To many outsiders, mathematicians appear to think like computers, grimly grinding away with a strict formal logic and moving methodically--even algorithmically--from one black-and-white deduction to another. Yet mathematicians often describe their most important breakthroughs as creative, intuitive responses to ambiguity, contradiction, and paradox. A unique examination of this less-familiar aspect of mathematics, How Mathematicians Think reveals that mathematics is a profoundly creative activity and not just a body of formalized rules and results.

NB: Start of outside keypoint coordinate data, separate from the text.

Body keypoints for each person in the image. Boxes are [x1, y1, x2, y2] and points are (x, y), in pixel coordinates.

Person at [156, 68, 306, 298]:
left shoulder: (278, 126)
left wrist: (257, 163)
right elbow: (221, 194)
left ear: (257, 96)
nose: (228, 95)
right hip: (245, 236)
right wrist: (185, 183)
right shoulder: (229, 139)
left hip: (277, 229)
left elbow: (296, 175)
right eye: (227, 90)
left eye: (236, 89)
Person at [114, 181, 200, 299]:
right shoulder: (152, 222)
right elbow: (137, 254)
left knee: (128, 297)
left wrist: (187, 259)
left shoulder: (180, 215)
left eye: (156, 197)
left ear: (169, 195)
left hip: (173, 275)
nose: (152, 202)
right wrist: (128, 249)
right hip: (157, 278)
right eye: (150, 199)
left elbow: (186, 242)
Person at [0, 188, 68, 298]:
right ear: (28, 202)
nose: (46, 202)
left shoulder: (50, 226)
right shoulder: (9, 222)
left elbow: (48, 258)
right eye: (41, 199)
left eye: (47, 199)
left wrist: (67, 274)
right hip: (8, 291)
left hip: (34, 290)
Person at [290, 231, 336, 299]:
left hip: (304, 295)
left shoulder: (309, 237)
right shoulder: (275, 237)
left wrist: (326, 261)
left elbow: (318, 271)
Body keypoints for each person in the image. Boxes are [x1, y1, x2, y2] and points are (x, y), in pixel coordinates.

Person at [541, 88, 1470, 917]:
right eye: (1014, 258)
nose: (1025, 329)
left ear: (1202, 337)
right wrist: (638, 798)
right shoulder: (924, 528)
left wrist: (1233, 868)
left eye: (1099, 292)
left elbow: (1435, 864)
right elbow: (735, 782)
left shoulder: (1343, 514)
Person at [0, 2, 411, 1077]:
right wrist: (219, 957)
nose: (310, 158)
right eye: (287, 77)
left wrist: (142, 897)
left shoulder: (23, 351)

Nonlogical qualities, William Byers shows, play an essential role in mathematics. Ambiguities, contradictions, and paradoxes can arise when ideas developed in different contexts come into contact. Uncertainties and conflicts do not impede but rather spur the development of mathematics. Creativity often means bringing apparently incompatible perspectives together as complementary aspects of a new, more subtle theory. The secret of mathematics is not to be found only in its logical structure.


The creative dimensions of mathematical work have great implications for our notions of mathematical and scientific truth, and How Mathematicians Think provides a novel approach to many fundamental questions. Is mathematics objectively true? Is it discovered or invented? And is there such a thing as a "final" scientific theory?


Ultimately, How Mathematicians Think shows that the nature of mathematical thinking can teach us a great deal about the human condition itself.